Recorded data
****

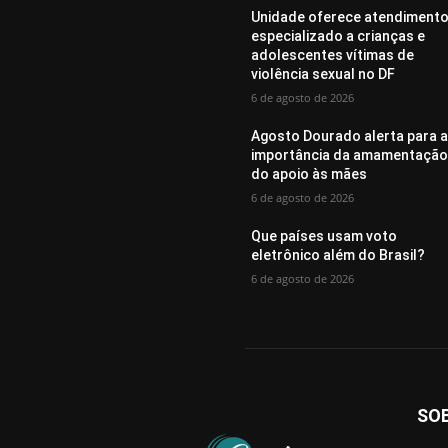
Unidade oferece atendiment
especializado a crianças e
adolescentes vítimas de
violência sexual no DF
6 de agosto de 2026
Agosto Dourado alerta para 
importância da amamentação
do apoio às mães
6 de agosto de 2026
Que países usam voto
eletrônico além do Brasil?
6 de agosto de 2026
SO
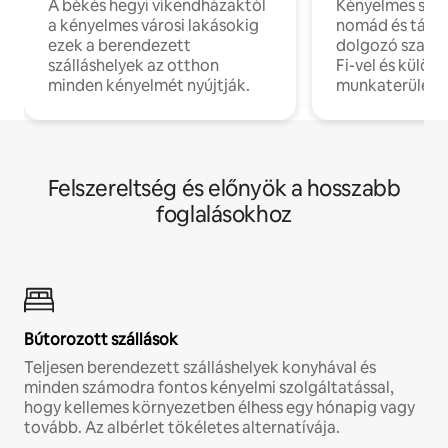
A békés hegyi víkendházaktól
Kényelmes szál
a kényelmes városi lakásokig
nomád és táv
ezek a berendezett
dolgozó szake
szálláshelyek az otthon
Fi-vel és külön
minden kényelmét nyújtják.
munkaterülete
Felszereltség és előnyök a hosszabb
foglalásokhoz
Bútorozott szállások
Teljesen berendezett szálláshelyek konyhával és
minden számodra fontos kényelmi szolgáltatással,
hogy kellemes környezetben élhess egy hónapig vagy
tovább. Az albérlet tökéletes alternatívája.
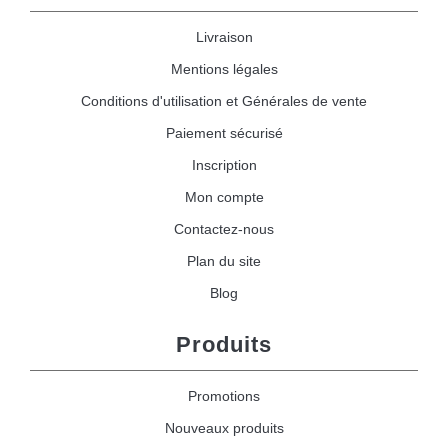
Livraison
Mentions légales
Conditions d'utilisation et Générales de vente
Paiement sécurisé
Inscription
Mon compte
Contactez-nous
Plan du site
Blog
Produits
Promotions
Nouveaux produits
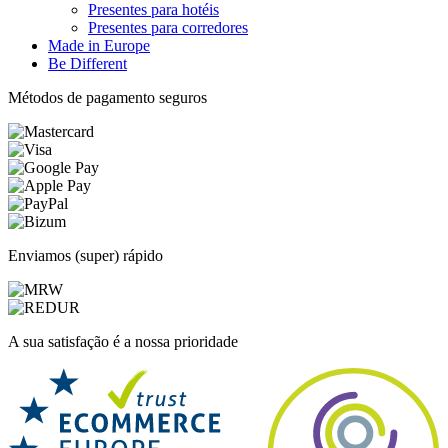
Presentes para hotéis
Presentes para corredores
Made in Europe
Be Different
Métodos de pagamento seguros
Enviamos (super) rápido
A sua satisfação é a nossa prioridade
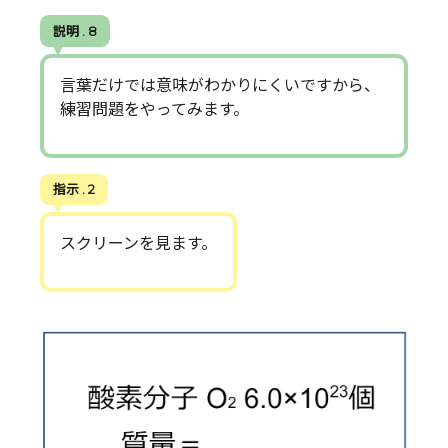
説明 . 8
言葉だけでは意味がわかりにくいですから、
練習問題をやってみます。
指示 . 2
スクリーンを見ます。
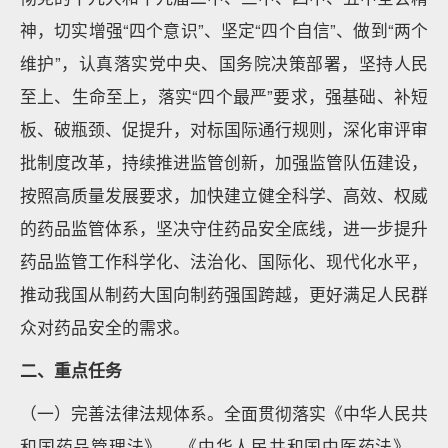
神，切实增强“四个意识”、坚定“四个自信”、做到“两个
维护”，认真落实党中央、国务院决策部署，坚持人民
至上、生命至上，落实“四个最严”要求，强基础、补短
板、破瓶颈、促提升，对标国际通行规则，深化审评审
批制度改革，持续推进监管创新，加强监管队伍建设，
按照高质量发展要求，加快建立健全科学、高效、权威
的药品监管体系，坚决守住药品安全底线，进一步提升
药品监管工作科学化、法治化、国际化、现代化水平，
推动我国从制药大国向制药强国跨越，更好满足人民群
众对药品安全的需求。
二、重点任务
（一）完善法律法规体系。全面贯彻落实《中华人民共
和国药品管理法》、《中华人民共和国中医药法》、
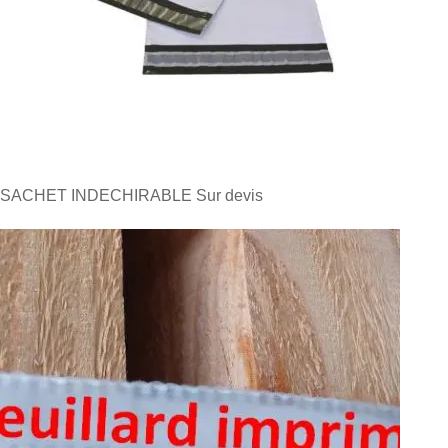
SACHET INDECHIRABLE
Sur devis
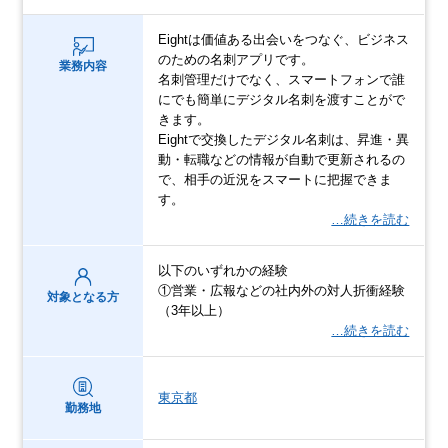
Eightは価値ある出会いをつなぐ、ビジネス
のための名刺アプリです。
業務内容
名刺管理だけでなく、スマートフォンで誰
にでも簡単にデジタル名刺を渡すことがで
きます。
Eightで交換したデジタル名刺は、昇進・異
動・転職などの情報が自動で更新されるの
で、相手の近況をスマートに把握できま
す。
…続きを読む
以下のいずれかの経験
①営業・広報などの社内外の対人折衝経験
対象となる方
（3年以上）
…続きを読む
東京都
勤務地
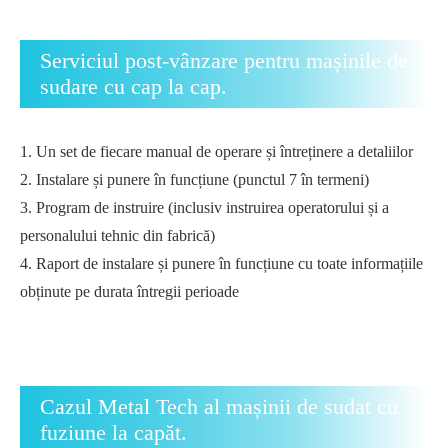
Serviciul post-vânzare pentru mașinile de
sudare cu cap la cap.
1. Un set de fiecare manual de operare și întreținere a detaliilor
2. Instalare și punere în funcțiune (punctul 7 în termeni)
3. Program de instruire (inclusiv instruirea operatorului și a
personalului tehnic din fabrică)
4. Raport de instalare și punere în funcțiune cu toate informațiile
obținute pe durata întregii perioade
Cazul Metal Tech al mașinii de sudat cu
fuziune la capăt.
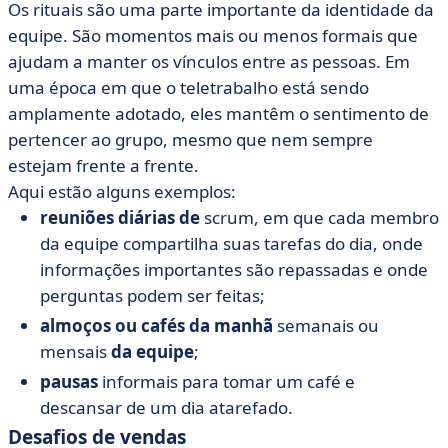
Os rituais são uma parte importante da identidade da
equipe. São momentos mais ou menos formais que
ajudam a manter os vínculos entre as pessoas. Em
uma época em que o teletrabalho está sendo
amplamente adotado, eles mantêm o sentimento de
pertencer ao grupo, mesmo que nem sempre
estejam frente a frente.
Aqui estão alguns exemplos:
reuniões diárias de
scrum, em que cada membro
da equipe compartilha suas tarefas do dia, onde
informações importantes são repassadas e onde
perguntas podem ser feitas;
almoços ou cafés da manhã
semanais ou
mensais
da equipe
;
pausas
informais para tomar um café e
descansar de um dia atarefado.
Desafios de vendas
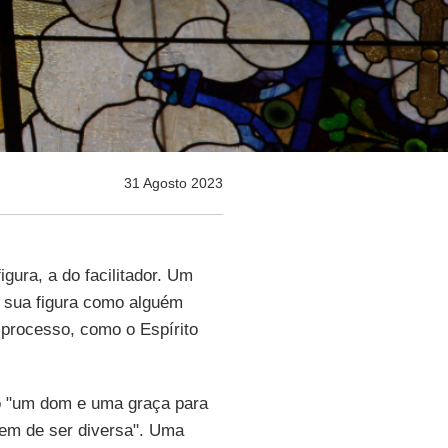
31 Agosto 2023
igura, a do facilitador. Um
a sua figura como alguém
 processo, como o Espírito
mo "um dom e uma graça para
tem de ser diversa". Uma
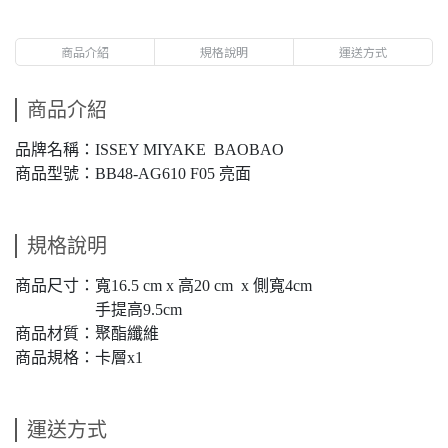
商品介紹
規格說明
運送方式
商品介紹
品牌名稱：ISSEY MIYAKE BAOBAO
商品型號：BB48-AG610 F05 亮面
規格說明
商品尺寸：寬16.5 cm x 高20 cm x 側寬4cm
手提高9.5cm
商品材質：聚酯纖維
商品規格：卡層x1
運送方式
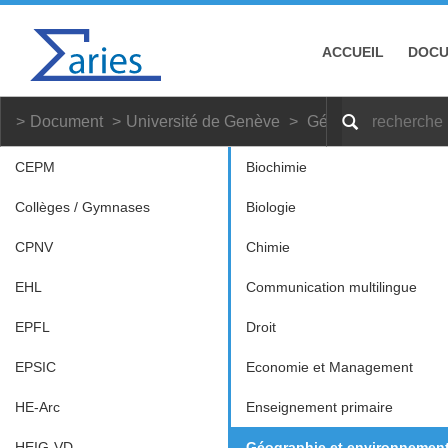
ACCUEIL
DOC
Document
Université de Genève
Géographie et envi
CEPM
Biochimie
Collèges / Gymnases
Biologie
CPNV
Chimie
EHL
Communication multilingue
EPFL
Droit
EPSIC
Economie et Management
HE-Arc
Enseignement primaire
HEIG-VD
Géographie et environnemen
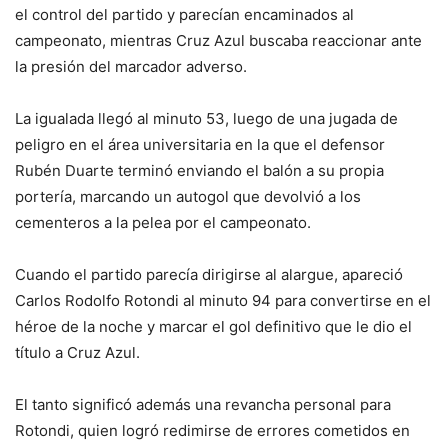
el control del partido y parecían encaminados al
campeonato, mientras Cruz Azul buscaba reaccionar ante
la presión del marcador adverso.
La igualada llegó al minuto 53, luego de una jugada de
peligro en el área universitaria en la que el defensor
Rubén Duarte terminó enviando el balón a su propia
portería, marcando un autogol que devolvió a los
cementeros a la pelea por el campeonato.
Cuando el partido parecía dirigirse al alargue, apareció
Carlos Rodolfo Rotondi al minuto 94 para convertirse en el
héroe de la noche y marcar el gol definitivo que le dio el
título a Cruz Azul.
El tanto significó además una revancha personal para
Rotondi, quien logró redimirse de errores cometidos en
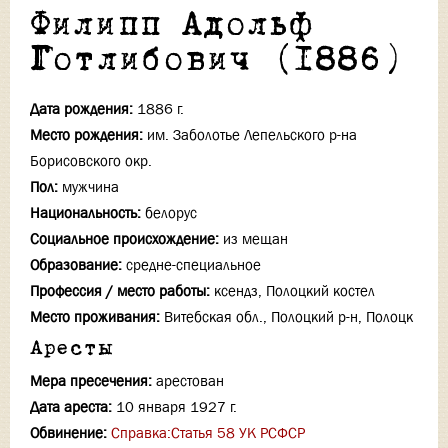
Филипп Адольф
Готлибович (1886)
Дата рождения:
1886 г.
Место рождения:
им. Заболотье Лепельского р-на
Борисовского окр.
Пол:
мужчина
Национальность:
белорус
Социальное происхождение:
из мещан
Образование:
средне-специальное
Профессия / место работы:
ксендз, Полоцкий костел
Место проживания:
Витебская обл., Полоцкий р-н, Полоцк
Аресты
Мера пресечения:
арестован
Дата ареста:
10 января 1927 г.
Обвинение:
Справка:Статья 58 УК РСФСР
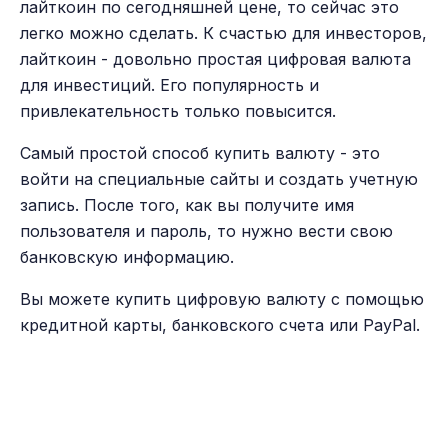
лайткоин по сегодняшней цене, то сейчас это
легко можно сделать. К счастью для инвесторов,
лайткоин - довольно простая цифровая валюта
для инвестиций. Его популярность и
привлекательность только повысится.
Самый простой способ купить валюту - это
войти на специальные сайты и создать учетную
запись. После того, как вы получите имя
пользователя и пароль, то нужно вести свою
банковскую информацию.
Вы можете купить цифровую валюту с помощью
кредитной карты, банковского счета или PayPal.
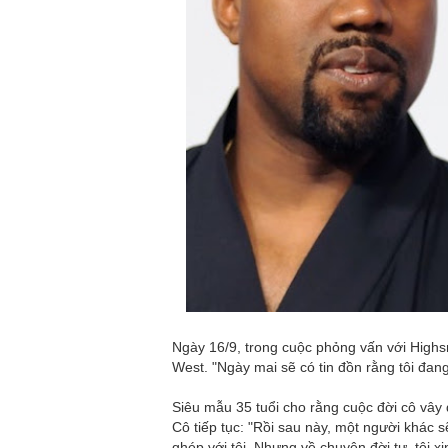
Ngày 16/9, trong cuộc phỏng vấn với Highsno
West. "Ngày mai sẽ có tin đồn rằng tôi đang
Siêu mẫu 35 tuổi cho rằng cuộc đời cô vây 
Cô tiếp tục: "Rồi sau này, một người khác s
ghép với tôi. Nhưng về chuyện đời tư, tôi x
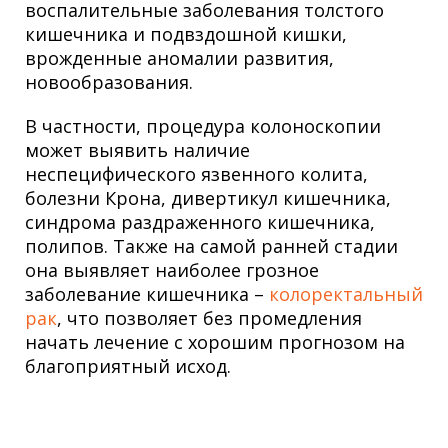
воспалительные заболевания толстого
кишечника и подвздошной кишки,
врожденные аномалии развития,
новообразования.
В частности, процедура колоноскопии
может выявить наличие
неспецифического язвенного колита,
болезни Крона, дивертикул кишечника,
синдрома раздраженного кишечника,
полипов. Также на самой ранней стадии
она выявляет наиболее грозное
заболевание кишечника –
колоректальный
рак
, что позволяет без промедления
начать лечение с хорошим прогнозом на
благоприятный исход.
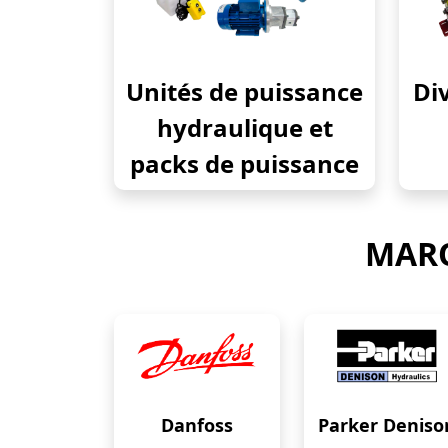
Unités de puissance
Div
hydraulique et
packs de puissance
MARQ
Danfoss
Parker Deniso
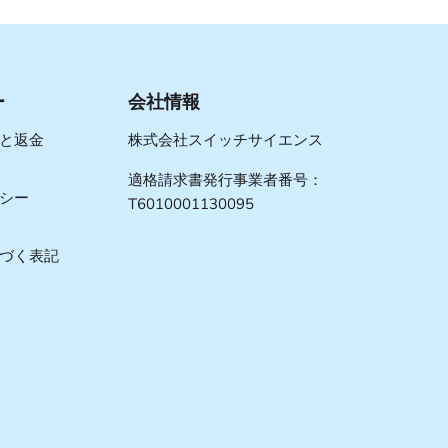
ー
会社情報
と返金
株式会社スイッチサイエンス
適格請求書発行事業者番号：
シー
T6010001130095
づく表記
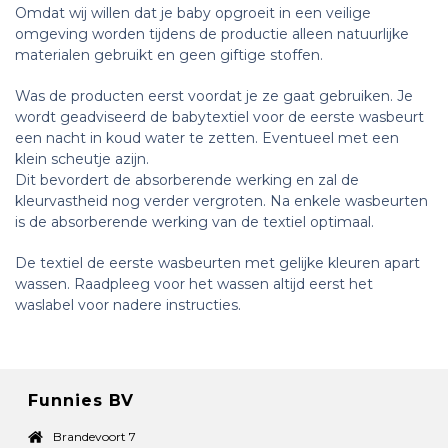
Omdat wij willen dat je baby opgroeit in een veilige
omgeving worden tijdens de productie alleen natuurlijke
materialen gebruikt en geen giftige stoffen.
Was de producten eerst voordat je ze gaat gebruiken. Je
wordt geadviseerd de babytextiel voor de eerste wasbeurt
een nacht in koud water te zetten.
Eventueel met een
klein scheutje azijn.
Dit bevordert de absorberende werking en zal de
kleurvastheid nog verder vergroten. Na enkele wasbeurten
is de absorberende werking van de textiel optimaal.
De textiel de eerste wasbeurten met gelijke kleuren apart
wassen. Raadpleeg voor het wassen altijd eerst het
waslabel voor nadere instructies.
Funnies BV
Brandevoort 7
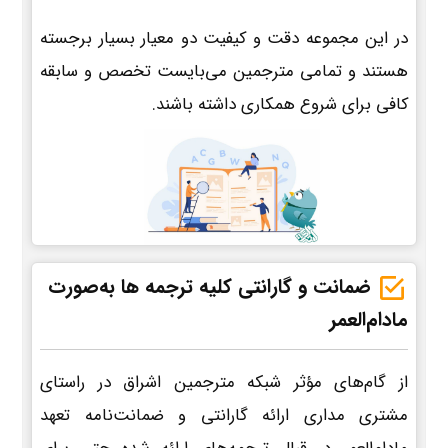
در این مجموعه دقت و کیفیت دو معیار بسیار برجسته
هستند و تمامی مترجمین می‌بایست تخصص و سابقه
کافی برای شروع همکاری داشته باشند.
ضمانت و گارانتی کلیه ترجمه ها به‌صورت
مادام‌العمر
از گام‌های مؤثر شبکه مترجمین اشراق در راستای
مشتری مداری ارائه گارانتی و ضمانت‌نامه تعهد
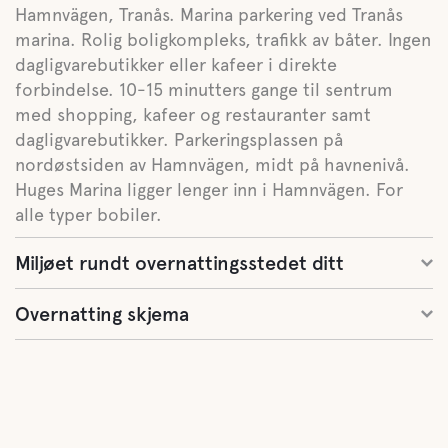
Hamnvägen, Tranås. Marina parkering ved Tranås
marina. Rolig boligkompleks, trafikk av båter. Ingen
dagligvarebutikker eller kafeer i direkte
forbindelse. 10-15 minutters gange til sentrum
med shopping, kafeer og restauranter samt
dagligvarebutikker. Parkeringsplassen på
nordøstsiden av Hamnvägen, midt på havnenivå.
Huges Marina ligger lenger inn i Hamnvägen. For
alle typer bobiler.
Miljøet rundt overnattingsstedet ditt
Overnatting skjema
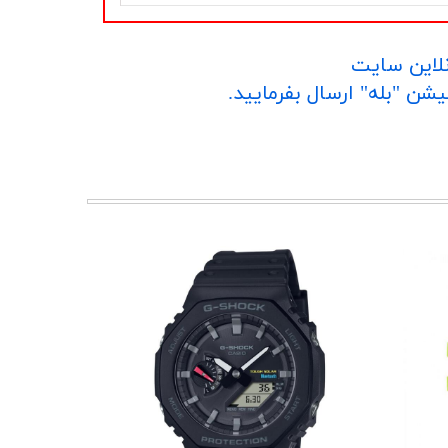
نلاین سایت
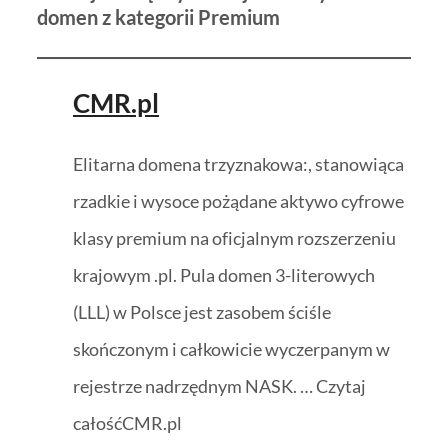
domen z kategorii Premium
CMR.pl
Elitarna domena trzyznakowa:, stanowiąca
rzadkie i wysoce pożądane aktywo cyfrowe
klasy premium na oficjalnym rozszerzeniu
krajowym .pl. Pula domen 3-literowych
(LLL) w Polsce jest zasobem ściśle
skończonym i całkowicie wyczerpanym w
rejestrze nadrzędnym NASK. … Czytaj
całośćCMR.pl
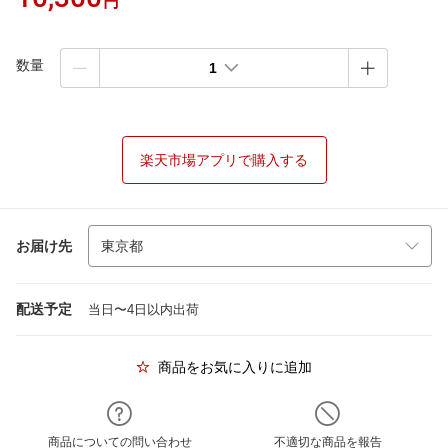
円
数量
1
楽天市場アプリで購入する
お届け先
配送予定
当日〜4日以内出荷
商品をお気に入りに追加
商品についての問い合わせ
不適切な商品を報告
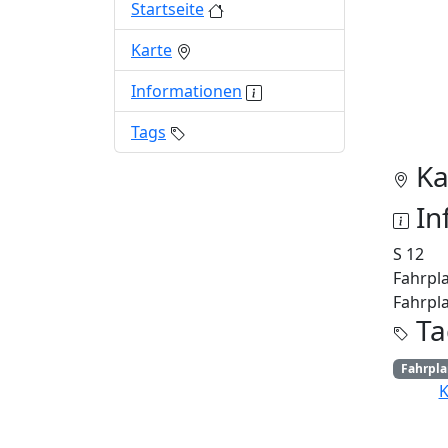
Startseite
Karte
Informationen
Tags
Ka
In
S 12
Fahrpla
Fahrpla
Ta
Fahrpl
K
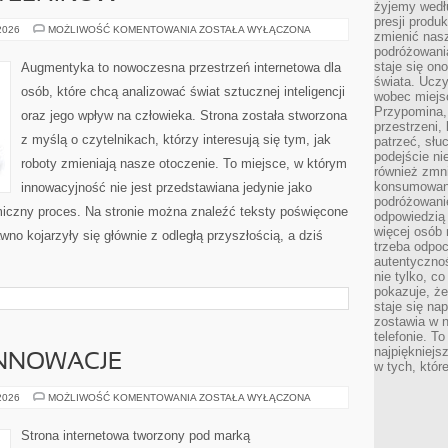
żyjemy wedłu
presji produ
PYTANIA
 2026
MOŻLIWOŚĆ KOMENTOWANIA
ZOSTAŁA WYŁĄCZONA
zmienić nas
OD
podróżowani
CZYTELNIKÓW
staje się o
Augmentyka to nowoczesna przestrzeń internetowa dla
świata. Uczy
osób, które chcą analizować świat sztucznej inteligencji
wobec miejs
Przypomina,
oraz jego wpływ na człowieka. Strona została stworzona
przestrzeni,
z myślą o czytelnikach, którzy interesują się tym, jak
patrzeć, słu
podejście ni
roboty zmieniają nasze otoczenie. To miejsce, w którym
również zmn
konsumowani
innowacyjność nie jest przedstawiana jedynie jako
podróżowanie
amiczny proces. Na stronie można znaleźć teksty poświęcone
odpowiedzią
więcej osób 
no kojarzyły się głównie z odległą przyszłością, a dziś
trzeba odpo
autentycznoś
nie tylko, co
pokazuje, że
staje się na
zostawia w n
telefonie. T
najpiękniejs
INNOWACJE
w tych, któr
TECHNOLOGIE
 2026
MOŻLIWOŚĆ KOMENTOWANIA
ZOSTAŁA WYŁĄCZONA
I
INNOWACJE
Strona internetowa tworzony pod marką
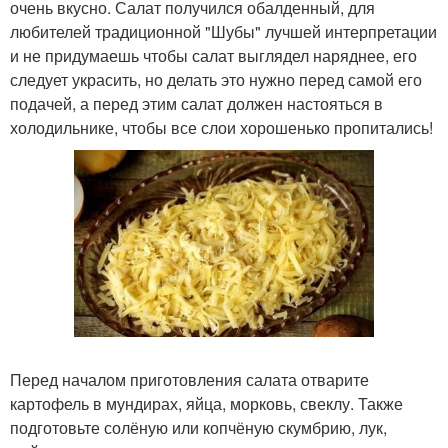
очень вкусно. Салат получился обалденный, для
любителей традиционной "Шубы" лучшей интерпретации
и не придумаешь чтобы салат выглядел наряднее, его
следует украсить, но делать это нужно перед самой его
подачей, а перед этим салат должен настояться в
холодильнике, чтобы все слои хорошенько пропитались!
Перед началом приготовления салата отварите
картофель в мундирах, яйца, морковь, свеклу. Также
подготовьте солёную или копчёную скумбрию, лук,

****

Activity
Using the records above, repeat exactly the run of lines that starts with the line with "obținute pe durata întregii perioade" and goes on through the line with "Carlos Rodolfo Rotondi"; omit each picture.

Answer below
obținute pe durata întregii perioade
Cazul Metal Tech al mașinii de sudat cu
fuziune la capăt.
Os rituais são uma parte importante da identidade da
equipe. São momentos mais ou menos formais que
ajudam a manter os vínculos entre as pessoas. Em
uma época em que o teletrabalho está sendo
amplamente adotado, eles mantêm o sentimento de
pertencer ao grupo, mesmo que nem sempre
estejam frente a frente.
Aqui estão alguns exemplos:
reuniões diárias de
scrum, em que cada membro
da equipe compartilha suas tarefas do dia, onde
informações importantes são repassadas e onde
perguntas podem ser feitas;
almoços ou cafés da manhã
semanais ou
mensais
da equipe
;
pausas
informais para tomar um café e
descansar de um dia atarefado.
Desafios de vendas
31 Agosto 2023
igura, a do facilitador. Um
a sua figura como alguém
 processo, como o Espírito
mo "um dom e uma graça para
tem de ser diversa". Uma
商品介紹
規格說明
運送方式
商品介紹
品牌名稱：ISSEY MIYAKE BAOBAO
商品型號：BB48-AG610 F05 亮面
規格說明
商品尺寸：寬16.5 cm x 高20 cm x 側寬4cm
手提高9.5cm
商品材質：聚酯纖維
商品規格：卡層x1
運送方式
ACCUEIL
DOC
Document
Université de Genève
Géographie et envi
CEPM
Biochimie
Collèges / Gymnases
Biologie
CPNV
Chimie
EHL
Communication multilingue
EPFL
Droit
EPSIC
Economie et Management
HE-Arc
Enseignement primaire
HEIG-VD
Géographie et environnemen
el control del partido y parecían encaminados al
campeonato, mientras Cruz Azul buscaba reaccionar ante
la presión del marcador adverso.
La igualada llegó al minuto 53, luego de una jugada de
peligro en el área universitaria en la que el defensor
Rubén Duarte terminó enviando el balón a su propia
portería, marcando un autogol que devolvió a los
cementeros a la pelea por el campeonato.
Cuando el partido parecía dirigirse al alargue, apareció
Carlos Rodolfo Rotondi al minuto 94 para convertirse en el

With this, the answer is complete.